Projet de loi sur le christianisme au Sénat – Tribune Online – Nigéria

LE penchant officiel pour ignorer la lèpre proverbiale et concentrer l’attention sur le traitement de la teigne dans le pays est légendaire. Qu’il s’agisse de la branche exécutive ou législative du gouvernement, il a toujours été difficile de définir les bonnes priorités. Le projet de loi visant à créer un Centre national pour l’éducation chrétienne (NCCE) afin de réglementer et d’établir des normes pour la pratique du christianisme au Nigeria, qui a passé la deuxième lecture au Sénat, est un parfait exemple d’une telle mauvaise direction de l’énergie. Dans le contexte d’une économie nationale chancelante, d’un taux de chômage élevé, d’une insécurité croissante et de tensions politiques dans le pays, les questions religieuses pâlissent généralement dans l’insignifiance et n’auraient pas dû attirer l’attention principale de la législature ; du moins pas maintenant.

En effet, le projet de loi soulève un certain nombre de questions fondamentales. Comment réglementez-vous la pratique du christianisme? Quel pouvoir avez-vous sur ce que les gens croient, sans parler de ce qu’ils doivent pratiquer ? Pourquoi se mêler de questions qui sont personnelles aux gens ? Les chrétiens ne sont pas exactement uniformes dans leurs croyances personnelles, alors comment établir des normes ? Les lois existantes du pays qui sont très claires sur ce qu’est une conduite appropriée, avec des sanctions attachées aux violations, ne sont-elles pas suffisantes pour répondre aux motivations du projet de loi injustifié ? Ce projet de loi doit mourir car il n’est pas seulement superflu mais promet de créer une autre bureaucratie inutile avec de graves implications financières pour les coffres nationaux déjà maigres. À une époque où les Nigérians remettent même en question la capacité des États et du gouvernement fédéral à payer les salaires à partir de juin, est-ce de cela que les sénateurs devraient discuter ?

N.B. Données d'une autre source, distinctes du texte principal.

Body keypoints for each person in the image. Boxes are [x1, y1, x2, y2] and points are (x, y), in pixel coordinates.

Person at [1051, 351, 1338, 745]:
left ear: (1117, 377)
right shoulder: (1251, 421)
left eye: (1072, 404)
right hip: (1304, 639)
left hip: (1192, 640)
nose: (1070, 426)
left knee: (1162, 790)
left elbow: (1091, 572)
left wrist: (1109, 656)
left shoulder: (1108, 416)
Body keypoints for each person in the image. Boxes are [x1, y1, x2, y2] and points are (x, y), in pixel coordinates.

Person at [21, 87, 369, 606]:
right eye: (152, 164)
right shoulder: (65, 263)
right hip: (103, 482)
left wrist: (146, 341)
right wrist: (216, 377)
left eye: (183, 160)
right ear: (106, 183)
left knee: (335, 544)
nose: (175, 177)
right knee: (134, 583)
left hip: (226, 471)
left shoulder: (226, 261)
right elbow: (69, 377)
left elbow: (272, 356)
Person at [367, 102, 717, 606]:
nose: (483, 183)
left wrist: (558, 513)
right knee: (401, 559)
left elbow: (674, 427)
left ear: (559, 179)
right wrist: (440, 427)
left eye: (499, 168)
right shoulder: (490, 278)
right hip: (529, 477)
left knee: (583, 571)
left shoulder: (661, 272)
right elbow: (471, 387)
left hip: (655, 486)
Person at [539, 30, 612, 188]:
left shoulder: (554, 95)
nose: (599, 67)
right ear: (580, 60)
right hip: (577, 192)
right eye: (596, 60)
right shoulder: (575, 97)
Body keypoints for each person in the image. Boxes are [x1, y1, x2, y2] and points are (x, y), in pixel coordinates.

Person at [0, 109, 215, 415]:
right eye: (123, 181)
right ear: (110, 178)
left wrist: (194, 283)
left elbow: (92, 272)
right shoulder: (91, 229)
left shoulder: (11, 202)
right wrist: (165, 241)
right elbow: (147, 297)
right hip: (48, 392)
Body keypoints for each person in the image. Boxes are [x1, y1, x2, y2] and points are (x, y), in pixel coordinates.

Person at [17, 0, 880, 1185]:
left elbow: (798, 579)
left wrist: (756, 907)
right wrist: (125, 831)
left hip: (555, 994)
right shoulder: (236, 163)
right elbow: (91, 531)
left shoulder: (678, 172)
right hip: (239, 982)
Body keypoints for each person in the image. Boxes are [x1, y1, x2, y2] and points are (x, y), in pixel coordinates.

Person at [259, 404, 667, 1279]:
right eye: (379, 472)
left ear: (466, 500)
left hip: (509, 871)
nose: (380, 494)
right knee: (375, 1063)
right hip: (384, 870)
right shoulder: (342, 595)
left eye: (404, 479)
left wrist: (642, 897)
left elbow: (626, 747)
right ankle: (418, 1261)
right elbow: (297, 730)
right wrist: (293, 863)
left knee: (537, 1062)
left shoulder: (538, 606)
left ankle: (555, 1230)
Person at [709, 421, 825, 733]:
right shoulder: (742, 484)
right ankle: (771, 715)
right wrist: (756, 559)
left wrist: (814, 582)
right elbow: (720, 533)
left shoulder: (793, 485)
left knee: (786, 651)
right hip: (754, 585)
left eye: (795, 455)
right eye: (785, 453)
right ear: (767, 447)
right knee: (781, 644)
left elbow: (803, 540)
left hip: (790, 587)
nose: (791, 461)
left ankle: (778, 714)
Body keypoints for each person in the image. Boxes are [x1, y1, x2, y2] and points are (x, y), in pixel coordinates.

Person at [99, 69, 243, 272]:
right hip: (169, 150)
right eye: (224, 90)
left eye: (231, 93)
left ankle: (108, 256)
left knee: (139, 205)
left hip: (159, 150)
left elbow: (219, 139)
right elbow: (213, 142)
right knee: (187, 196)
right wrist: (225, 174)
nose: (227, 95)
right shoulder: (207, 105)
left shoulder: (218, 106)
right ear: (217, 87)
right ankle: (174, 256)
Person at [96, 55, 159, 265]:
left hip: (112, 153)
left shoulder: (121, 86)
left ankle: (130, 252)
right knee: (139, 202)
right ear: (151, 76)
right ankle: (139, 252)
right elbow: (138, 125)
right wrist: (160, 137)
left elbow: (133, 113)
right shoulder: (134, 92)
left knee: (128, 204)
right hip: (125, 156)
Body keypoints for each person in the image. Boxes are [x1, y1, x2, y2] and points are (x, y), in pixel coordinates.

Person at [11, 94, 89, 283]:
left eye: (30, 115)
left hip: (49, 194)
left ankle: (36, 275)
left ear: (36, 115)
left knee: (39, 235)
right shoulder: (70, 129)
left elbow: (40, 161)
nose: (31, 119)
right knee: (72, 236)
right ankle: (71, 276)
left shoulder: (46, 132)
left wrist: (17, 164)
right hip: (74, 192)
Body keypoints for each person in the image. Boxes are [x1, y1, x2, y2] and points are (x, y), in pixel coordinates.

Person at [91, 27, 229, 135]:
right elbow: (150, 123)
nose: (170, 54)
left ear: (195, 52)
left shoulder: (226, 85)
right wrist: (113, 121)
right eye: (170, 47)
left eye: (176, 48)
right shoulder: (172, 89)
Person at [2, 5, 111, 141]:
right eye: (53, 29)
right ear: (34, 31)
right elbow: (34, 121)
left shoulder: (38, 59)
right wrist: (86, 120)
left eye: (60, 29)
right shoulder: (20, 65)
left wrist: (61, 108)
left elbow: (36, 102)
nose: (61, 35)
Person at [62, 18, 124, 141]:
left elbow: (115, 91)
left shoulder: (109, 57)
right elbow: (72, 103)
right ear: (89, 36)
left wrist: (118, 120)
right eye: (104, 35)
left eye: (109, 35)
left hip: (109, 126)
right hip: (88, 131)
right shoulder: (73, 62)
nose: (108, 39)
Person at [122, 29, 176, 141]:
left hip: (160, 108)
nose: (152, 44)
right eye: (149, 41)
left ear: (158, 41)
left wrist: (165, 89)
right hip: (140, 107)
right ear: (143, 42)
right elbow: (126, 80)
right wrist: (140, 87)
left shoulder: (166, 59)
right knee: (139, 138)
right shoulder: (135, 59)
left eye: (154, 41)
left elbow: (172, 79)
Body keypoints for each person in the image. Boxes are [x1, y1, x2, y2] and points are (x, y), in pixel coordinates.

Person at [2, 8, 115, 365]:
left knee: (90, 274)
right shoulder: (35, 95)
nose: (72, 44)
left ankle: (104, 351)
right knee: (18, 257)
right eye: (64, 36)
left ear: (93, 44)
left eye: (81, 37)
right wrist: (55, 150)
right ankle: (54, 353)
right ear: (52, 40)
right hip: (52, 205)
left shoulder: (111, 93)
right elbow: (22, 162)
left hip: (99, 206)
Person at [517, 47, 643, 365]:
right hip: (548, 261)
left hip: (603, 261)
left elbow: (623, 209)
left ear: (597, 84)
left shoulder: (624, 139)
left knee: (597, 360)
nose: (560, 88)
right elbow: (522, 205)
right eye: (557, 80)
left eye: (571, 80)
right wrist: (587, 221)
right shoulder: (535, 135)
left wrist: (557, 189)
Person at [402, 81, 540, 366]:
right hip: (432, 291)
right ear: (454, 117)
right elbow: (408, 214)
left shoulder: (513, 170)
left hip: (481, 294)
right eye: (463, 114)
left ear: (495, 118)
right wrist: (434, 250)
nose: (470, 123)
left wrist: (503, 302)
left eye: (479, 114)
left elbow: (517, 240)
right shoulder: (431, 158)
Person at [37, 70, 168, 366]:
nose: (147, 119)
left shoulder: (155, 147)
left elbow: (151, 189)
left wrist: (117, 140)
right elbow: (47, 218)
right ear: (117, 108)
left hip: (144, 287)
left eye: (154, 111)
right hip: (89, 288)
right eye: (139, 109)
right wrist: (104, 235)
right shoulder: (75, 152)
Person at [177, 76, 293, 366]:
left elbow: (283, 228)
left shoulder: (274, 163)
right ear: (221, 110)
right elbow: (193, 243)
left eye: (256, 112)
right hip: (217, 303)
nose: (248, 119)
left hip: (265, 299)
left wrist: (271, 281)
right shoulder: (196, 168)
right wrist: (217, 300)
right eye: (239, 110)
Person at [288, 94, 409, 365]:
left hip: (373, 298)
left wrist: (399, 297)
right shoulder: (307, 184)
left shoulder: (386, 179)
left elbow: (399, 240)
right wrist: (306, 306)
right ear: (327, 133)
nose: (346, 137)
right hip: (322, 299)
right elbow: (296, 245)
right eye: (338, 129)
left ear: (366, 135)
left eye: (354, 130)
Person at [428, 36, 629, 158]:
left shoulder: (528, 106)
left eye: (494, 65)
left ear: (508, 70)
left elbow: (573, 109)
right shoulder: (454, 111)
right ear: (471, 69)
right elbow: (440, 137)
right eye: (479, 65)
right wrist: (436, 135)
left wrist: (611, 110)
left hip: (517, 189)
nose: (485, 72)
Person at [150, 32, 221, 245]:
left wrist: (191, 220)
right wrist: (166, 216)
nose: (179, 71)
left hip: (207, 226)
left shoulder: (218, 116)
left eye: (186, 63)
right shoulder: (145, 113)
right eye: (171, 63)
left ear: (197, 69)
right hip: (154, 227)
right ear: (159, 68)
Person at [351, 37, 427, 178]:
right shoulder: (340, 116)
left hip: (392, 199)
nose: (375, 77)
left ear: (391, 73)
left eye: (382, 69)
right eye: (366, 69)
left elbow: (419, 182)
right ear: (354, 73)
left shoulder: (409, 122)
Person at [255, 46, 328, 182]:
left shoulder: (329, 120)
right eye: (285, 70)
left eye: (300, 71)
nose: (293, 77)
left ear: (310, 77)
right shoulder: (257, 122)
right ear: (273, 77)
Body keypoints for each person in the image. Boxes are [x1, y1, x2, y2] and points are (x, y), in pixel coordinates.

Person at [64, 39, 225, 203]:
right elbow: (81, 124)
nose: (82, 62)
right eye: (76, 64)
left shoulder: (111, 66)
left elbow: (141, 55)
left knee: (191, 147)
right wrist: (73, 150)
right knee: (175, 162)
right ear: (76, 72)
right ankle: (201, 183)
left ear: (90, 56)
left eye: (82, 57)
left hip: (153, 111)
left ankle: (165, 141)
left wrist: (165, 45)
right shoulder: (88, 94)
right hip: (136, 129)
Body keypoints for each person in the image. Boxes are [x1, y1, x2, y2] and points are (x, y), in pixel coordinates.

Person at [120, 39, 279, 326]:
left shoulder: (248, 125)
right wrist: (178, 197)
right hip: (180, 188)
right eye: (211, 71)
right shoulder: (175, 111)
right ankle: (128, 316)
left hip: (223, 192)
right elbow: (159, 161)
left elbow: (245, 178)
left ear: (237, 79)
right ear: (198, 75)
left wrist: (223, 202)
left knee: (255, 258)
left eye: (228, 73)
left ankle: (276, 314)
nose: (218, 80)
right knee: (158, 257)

Et plus important encore, le projet de loi est contraire à l’esprit de la constitution qui contient des dispositions qui garantissent la liberté de croyance et de culte des citoyens, entre autres. Les sénateurs disent que leur préoccupation est de répondre aux problèmes/désaccords que les gens ont, mais ce n’est pas propre au christianisme. Ou un plan est-il en cours pour étendre la réglementation proposée à d’autres religions ? Ce projet de loi est désagréable et devrait être une cause d’alarme pour tous les Nigérians. Il semble que le 9e Sénat, même à la fin de son mandat, ait l’intention de pousser le pays dans la conflagration religieuse. Sinon, comment quelqu’un pourrait-il interpréter cette utilisation inutile et dangereuse du temps parlementaire à des fins odieuses? Pourquoi les législateurs se mêleraient-ils de la pratique d’une religion particulière dans un État laïc ? Cette décision est-elle censée être une manière pour le Sénat de répudier le statut laïc du pays ?

Curieusement, le principal parrain du projet de loi, le sénateur Binos Yaroe (Adamawa Sud), et les principaux partisans du projet de loi, les sénateurs Istifanus Gyang (Plateau Nord) et Abba Moro (Benue Sud), sont des chrétiens du nord du Nigeria. Il existe des populations chrétiennes importantes dans ces trois États et elles pourraient même être majoritaires, mais le nord du Nigéria est majoritairement peuplé de musulmans. Le fait est que même s’il existe des défis particuliers à la pratique du christianisme dans cette région, l’insistance sur l’application des lois existantes aurait dû être la voie à suivre, et non la législation d’une réglementation illégale. Ce n’est rien de plus qu’une recette pour le chaos et une invitation à la contestation et à l’agitation religieuse dans le pays. Les Nigérians veulent la paix, pas la crise religieuse, sachant l’ampleur des destructions vécues par les pays qui ont connu la conflagration religieuse, d’où l’adoption de la laïcité dans le pays.

Nous conseillons à ceux qui sont à l’origine de la mésaventure actuelle de repenser rapidement et de retirer le projet de loi. La religion est une affaire personnelle en vertu de la constitution nigériane et ceux qui sont chrétiens savent pratiquer leur religion, tout comme les adeptes d’autres religions, sans l’intrusion du gouvernement. Il existe des règles générales selon lesquelles toutes les religions sont pratiquées afin de maintenir la paix et l’ordre et rien d’autre n’est nécessaire. Il n’est pas nécessaire de provoquer des sensibilités religieuses controversées. La décision actuelle du Sénat est peu judicieuse et devrait être autorisée à mourir de mort naturelle.